- [DIRECTIONS FOR THIS TASK] In your answer, set down the records below exactly as they stand, omitting pictures.
___ AVAILABLE DATA ___
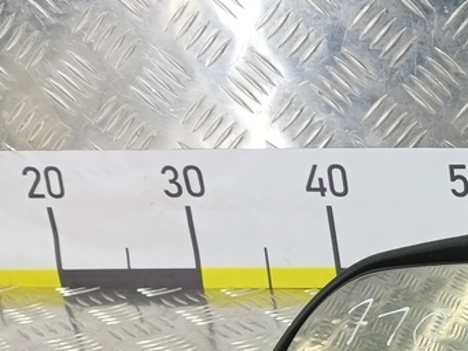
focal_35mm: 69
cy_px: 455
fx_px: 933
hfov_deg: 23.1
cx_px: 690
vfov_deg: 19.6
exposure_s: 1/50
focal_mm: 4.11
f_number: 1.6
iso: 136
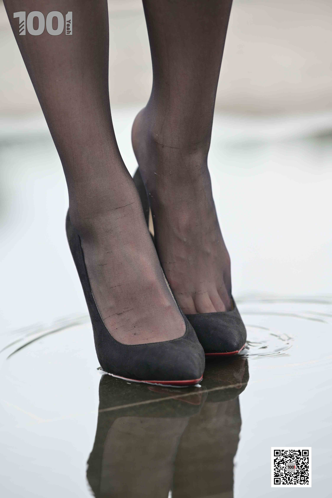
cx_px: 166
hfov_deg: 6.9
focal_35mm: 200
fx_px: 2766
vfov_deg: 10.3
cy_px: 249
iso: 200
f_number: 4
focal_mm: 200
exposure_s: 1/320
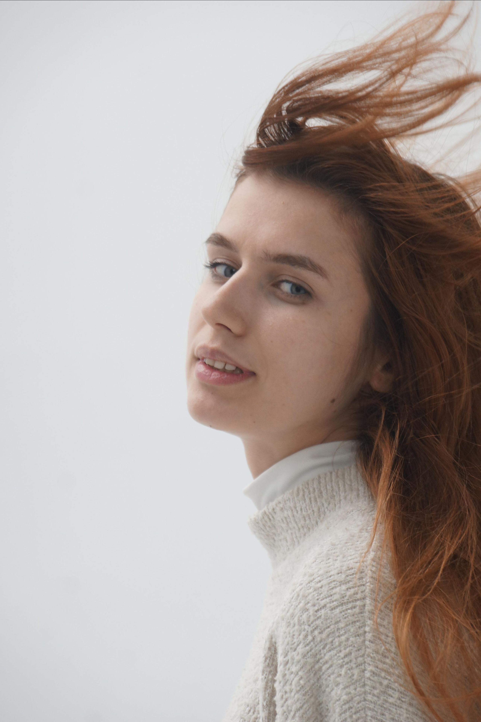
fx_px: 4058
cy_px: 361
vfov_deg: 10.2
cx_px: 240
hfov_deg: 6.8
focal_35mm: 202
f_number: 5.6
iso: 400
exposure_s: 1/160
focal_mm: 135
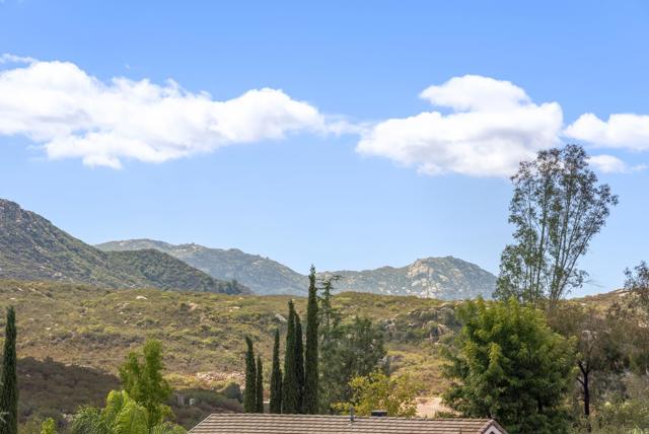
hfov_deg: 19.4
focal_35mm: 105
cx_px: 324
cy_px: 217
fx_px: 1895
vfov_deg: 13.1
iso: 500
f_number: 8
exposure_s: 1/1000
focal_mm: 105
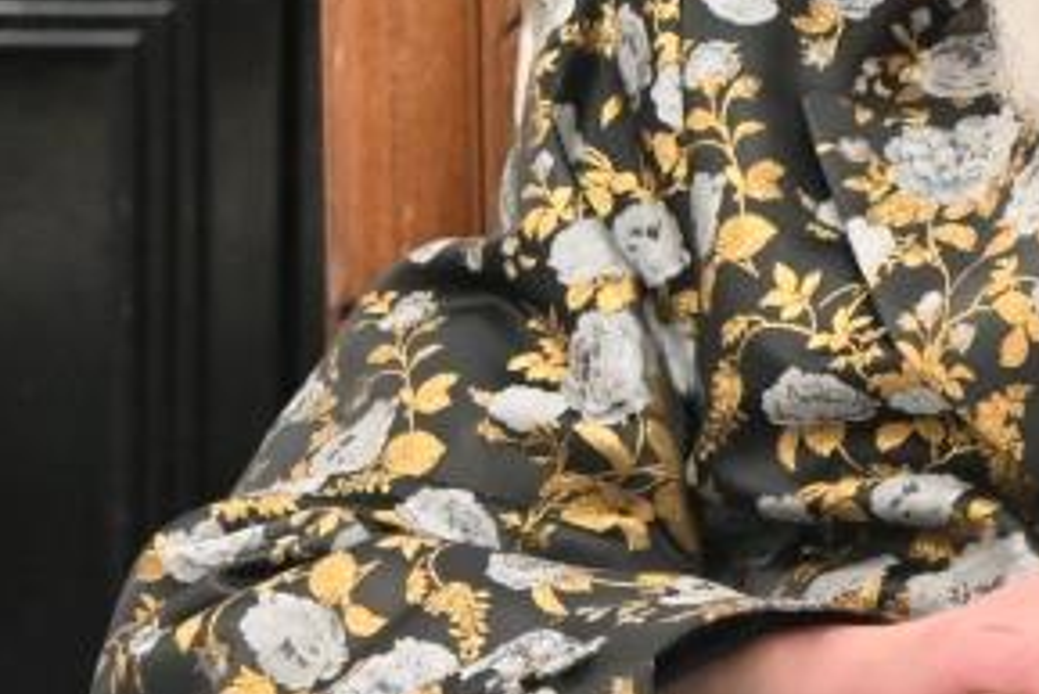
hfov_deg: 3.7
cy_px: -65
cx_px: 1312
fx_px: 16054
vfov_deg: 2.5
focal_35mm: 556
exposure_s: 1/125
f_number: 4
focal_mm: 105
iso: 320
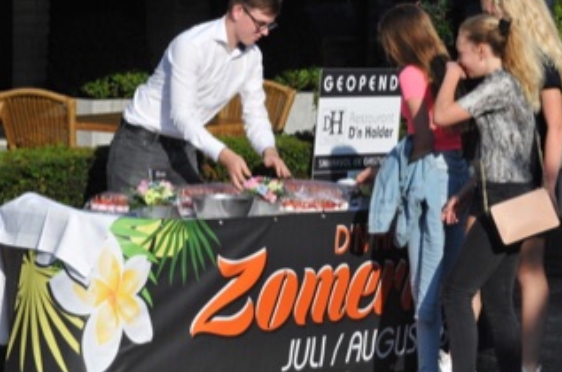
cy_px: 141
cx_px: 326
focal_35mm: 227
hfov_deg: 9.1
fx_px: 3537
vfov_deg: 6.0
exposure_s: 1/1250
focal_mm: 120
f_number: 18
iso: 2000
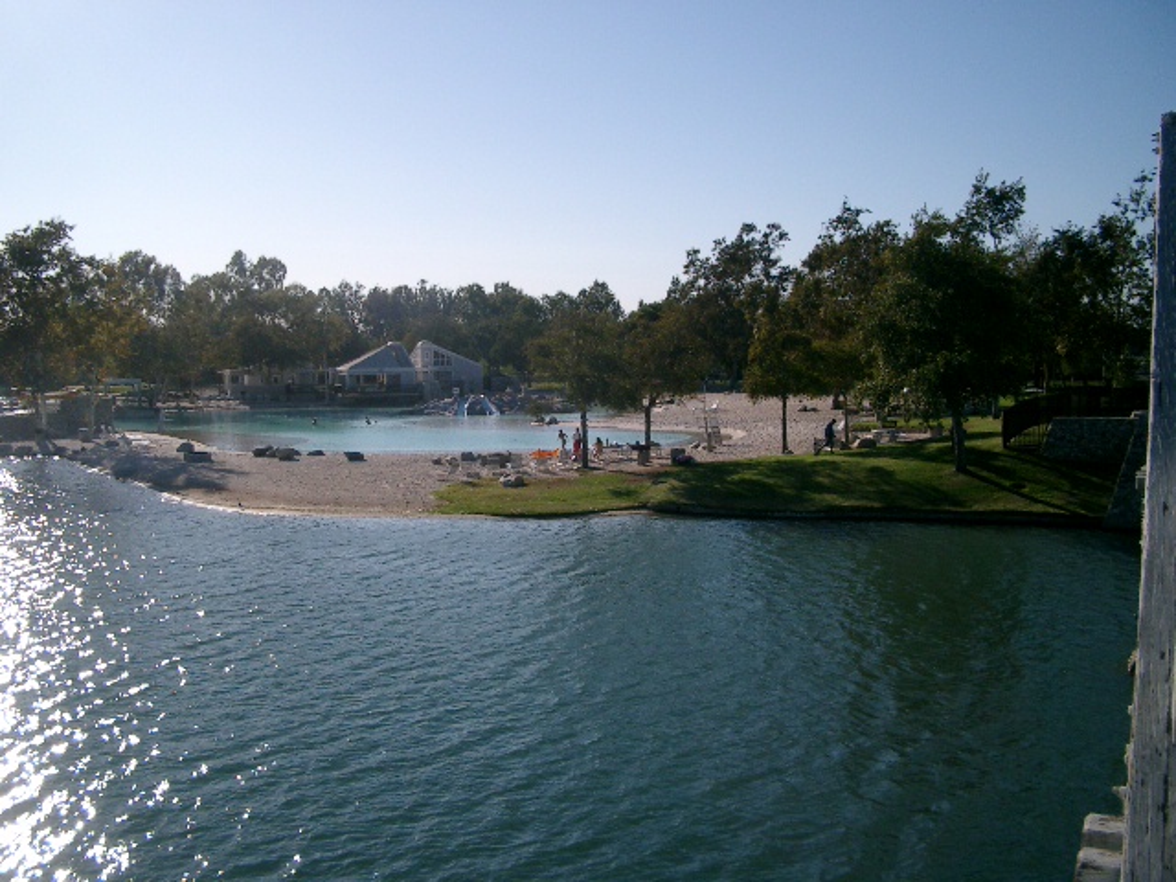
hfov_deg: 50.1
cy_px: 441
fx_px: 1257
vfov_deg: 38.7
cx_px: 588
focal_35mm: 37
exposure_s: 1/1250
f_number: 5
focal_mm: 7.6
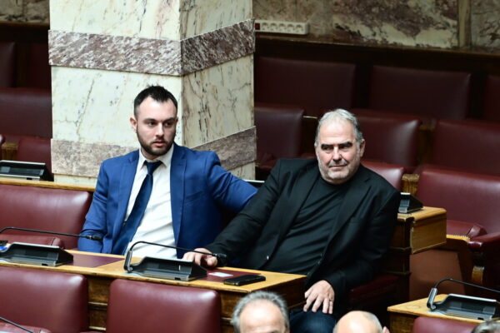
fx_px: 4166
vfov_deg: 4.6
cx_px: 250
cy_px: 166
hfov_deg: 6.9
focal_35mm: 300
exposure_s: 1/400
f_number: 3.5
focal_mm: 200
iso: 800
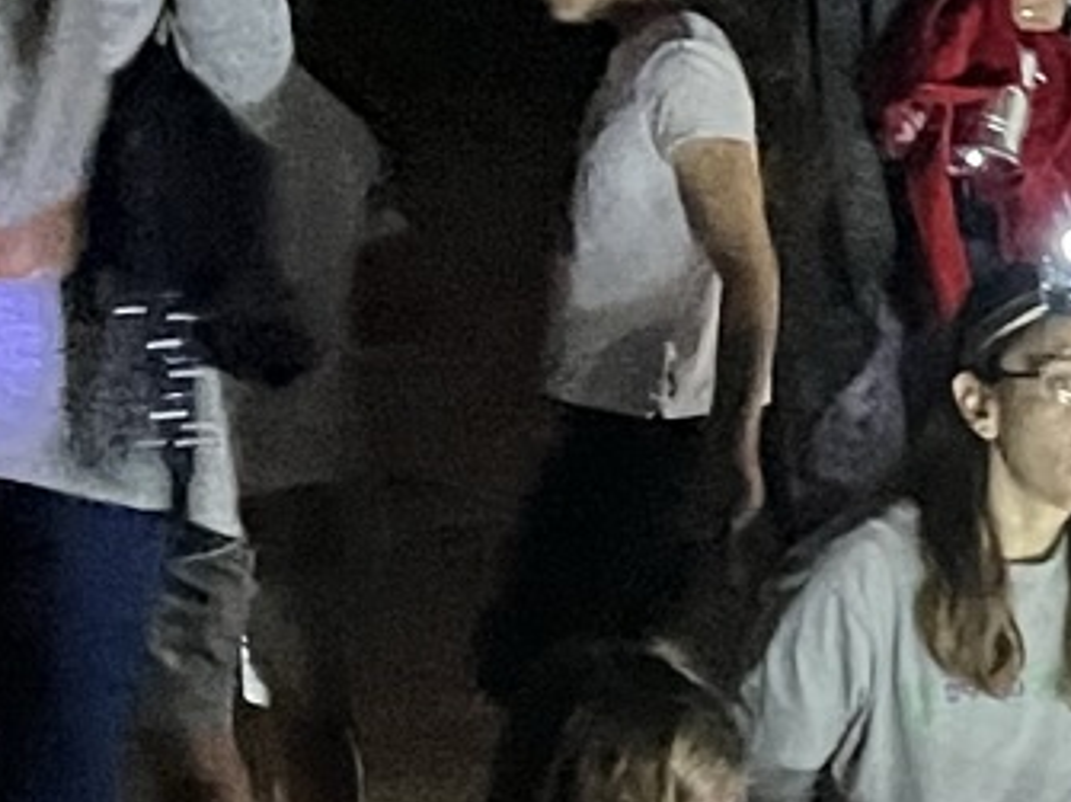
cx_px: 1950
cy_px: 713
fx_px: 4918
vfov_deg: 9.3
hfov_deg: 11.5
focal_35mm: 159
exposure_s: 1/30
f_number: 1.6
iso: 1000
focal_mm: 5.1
___
- [SOLUTION TO THIS TASK]
focal_35mm: 69
cy_px: 455
fx_px: 933
hfov_deg: 23.1
cx_px: 690
vfov_deg: 19.6
exposure_s: 1/50
focal_mm: 4.11
f_number: 1.6
iso: 136
cx_px: 166
hfov_deg: 6.9
focal_35mm: 200
fx_px: 2766
vfov_deg: 10.3
cy_px: 249
iso: 200
f_number: 4
focal_mm: 200
exposure_s: 1/320
fx_px: 4058
cy_px: 361
vfov_deg: 10.2
cx_px: 240
hfov_deg: 6.8
focal_35mm: 202
f_number: 5.6
iso: 400
exposure_s: 1/160
focal_mm: 135
hfov_deg: 19.4
focal_35mm: 105
cx_px: 324
cy_px: 217
fx_px: 1895
vfov_deg: 13.1
iso: 500
f_number: 8
exposure_s: 1/1000
focal_mm: 105
hfov_deg: 3.7
cy_px: -65
cx_px: 1312
fx_px: 16054
vfov_deg: 2.5
focal_35mm: 556
exposure_s: 1/125
f_number: 4
focal_mm: 105
iso: 320
cy_px: 141
cx_px: 326
focal_35mm: 227
hfov_deg: 9.1
fx_px: 3537
vfov_deg: 6.0
exposure_s: 1/1250
focal_mm: 120
f_number: 18
iso: 2000
hfov_deg: 50.1
cy_px: 441
fx_px: 1257
vfov_deg: 38.7
cx_px: 588
focal_35mm: 37
exposure_s: 1/1250
f_number: 5
focal_mm: 7.6
fx_px: 4166
vfov_deg: 4.6
cx_px: 250
cy_px: 166
hfov_deg: 6.9
focal_35mm: 300
exposure_s: 1/400
f_number: 3.5
focal_mm: 200
iso: 800
cx_px: 1950
cy_px: 713
fx_px: 4918
vfov_deg: 9.3
hfov_deg: 11.5
focal_35mm: 159
exposure_s: 1/30
f_number: 1.6
iso: 1000
focal_mm: 5.1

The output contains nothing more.